Required work:
1 > Please copy the passage on test sharding word for word, starting at "npx taqwright test --shard 1/4" and ending at "workers it runs.".
2 > According to the passage on test sharding, at what level are tests divided by default?
3 > Pick up the passage on test sharding after its last sentence and write what comes next.

Supplied passage:

Sharding splits your test suite into smaller parts, called shards, that run as independent processes, typically one per CI machine. A four-way split runs roughly a quarter of the tests on each of four jobs, cutting wall-clock time. Taqwright uses the Playwright runner's sharding, with one mobile-specific rule: each shard still needs its own device capacity.

Split a run with --shard

Pass --shard x/n to run shard x of n. Launch the shards as separate processes (usually separate CI jobs):

npx taqwright test --shard 1/4
npx taqwright test --shard 2/4
npx taqwright test --shard 3/4
npx taqwright test --shard 4/4

Tests are divided at the file level by default. Set fullyParallel: true in your config to split at the individual-test level for a more even spread (see Balancing shards).

Shard across machines

Each --shard invocation is a completely independent process. Taqwright splits the test list; it does not allocate devices. Every shard needs enough device capacity for the workers it runs.

Each shard needs its own devices

A shard does not bring a device with it. Size each shard's device capacity to its --workers:

  • Cloud (BrowserStack / LambdaTest): each worker opens its own independent session, so a shard with --workers 3 just uses three cloud sessions. This is the natural fit for CI sharding.

(Source texts of formatted documents)
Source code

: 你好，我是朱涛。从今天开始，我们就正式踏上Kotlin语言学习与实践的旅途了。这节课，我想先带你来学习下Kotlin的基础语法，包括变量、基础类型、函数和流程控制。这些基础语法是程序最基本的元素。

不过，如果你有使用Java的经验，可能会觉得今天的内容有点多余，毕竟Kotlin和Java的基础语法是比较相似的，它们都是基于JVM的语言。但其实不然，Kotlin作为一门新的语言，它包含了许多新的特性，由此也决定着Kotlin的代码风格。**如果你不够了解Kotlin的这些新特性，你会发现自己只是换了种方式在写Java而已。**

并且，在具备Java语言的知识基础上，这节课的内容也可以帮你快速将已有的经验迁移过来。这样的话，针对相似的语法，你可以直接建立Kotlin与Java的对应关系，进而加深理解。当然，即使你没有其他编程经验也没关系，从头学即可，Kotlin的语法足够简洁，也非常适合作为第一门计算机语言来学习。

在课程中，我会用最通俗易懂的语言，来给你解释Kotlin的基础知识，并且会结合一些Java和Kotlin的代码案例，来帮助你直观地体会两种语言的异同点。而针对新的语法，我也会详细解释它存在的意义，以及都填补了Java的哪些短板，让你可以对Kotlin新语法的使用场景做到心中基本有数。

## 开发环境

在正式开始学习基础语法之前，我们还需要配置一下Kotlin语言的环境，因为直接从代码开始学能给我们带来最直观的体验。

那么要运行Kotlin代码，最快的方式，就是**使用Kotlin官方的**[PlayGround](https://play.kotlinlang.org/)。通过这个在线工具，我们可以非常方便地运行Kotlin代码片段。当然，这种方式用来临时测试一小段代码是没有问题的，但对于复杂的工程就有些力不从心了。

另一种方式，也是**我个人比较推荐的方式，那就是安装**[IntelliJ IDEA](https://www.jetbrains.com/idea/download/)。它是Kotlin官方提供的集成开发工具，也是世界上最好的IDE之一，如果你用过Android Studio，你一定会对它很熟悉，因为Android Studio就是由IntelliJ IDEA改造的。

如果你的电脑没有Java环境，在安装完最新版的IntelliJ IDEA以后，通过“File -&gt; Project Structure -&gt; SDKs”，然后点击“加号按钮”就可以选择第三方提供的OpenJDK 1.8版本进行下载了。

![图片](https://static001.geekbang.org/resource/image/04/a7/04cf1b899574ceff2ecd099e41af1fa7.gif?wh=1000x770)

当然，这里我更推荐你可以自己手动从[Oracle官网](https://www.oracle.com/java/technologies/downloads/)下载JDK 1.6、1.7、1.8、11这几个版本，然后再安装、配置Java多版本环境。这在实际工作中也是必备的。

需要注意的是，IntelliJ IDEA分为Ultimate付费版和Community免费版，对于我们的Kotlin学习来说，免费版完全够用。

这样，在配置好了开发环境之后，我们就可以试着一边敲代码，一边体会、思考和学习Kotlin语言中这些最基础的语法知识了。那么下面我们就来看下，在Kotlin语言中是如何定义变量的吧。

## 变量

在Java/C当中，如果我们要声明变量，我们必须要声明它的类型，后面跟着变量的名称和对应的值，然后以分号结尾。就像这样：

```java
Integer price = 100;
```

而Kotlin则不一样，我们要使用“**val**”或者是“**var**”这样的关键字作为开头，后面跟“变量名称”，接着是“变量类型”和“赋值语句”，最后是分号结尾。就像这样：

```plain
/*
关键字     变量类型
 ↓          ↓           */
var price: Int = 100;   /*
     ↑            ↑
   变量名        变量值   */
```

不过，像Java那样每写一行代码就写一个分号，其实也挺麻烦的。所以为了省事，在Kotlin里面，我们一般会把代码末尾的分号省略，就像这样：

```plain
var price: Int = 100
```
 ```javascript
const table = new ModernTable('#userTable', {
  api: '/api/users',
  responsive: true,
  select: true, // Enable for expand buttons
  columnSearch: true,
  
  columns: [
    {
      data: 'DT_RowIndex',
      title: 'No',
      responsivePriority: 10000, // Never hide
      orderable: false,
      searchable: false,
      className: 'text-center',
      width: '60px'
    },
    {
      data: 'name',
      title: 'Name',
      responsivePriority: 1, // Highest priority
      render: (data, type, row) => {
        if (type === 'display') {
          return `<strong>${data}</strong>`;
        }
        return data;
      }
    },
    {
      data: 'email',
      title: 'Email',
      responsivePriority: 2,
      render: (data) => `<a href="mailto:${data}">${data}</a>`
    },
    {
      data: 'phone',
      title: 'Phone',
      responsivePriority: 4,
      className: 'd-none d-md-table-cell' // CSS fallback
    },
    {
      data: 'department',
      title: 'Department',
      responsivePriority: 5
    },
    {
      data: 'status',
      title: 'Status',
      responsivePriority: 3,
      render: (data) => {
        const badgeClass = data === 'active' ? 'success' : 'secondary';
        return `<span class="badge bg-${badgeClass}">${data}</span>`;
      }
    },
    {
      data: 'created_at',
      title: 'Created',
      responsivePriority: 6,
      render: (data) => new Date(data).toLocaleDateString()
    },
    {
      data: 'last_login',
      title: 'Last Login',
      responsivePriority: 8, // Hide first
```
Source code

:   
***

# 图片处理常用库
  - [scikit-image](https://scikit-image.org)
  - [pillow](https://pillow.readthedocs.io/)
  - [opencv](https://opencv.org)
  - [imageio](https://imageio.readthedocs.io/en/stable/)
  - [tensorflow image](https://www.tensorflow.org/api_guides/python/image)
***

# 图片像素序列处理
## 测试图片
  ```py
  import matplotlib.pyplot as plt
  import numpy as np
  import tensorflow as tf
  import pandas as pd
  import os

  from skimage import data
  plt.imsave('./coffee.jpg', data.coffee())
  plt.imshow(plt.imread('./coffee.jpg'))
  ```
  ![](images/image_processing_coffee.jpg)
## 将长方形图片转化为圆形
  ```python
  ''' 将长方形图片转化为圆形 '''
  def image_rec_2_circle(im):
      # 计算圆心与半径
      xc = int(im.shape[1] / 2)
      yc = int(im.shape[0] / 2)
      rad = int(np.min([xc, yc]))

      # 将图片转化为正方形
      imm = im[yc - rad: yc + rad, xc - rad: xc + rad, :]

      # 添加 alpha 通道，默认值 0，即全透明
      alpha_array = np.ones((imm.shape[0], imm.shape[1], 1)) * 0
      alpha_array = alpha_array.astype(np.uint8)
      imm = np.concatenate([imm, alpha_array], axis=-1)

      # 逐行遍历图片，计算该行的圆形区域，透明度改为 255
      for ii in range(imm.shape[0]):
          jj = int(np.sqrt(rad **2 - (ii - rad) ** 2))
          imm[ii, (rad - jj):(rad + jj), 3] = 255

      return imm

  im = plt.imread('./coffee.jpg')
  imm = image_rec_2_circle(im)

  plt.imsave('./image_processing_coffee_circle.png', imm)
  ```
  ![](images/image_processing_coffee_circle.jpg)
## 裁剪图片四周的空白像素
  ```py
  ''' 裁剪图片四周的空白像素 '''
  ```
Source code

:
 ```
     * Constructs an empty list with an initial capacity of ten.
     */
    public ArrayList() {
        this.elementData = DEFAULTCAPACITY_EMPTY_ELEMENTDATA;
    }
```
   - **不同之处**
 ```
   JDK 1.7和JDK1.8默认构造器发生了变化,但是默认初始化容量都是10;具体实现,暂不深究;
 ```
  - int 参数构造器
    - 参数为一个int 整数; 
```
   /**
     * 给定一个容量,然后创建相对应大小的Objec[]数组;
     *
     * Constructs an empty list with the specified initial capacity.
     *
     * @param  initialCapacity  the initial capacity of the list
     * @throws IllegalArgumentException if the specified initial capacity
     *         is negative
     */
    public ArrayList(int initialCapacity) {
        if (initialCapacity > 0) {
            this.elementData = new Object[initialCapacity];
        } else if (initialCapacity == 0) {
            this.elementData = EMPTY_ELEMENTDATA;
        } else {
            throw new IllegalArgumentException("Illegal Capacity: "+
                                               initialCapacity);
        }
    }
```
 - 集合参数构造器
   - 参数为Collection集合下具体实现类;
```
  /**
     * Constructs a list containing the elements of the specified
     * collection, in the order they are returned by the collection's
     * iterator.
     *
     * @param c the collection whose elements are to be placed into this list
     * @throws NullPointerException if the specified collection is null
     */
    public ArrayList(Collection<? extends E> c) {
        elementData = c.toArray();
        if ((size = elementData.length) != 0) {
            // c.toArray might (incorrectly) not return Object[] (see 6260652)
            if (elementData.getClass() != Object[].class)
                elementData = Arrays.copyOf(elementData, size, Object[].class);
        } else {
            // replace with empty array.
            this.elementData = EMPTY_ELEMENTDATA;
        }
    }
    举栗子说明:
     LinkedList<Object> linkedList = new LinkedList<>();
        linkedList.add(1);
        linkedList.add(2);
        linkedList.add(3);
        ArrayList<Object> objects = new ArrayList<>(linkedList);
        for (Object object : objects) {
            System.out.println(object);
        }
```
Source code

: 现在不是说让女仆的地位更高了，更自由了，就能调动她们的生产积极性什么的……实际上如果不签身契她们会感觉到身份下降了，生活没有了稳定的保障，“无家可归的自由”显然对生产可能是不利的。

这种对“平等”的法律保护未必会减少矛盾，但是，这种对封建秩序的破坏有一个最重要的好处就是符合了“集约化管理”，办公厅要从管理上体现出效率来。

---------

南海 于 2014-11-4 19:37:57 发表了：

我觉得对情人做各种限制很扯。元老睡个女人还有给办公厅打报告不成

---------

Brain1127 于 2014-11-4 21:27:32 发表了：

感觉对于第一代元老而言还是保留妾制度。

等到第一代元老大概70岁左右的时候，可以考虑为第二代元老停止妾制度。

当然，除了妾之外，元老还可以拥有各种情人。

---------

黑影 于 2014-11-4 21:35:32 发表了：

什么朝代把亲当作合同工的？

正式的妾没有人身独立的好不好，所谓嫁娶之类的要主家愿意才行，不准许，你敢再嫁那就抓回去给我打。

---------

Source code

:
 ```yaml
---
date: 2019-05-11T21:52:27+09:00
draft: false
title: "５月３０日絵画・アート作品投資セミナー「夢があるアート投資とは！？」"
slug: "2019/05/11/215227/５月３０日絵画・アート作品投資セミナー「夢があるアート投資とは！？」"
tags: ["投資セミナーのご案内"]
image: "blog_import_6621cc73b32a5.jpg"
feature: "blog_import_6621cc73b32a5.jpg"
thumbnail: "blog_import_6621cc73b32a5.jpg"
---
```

Task answers:
1 >
npx taqwright test --shard 1/4
npx taqwright test --shard 2/4
npx taqwright test --shard 3/4
npx taqwright test --shard 4/4

Tests are divided at the file level by default. Set fullyParallel: true in your config to split at the individual-test level for a more even spread (see Balancing shards).

Shard across machines

Each --shard invocation is a completely independent process. Taqwright splits the test list; it does not allocate devices. Every shard needs enough device capacity for the workers it runs.

2 > At the file level.

3 >
  • Local (emulator pool): each shard machine needs its own emulator or device.pool with an entry per worker. There is no coordination of devices across shards.

See Parallelism for device pools, workers, and cloud sessions.

Because cloud workers are independent sessions, a cloud project shards cleanly across CI jobs: give each job credentials and a shard index, and let the provider queue the device contention.

Balancing shards

With fullyParallel: true, tests are distributed across shards at the test level, which keeps the shards evenly loaded:

taqwright.config.ts
import { defineConfig, Platform } from '@taqwright/taqwright';

export default defineConfig({
fullyParallel: true, // taqwright defaults to false (file-level)
projects: [/* ... */],
});

Without it, tests split at the file level, so a few large files can leave some shards heavier than others. Keeping test files similarly sized helps.

Merge reports from shards

Each shard produces its own results, so have every shard write the blob reporter, collect the blobs into one directory, then merge them into a single report:

# On each shard
npx taqwright test --shard 1/4 --reporter blob

# After all shards finish, with every blob gathered into ./all-blobs
npx taqwright merge-reports ./all-blobs --reporter html

See Reporters for the blob reporter and Command line for merge-reports and show-report.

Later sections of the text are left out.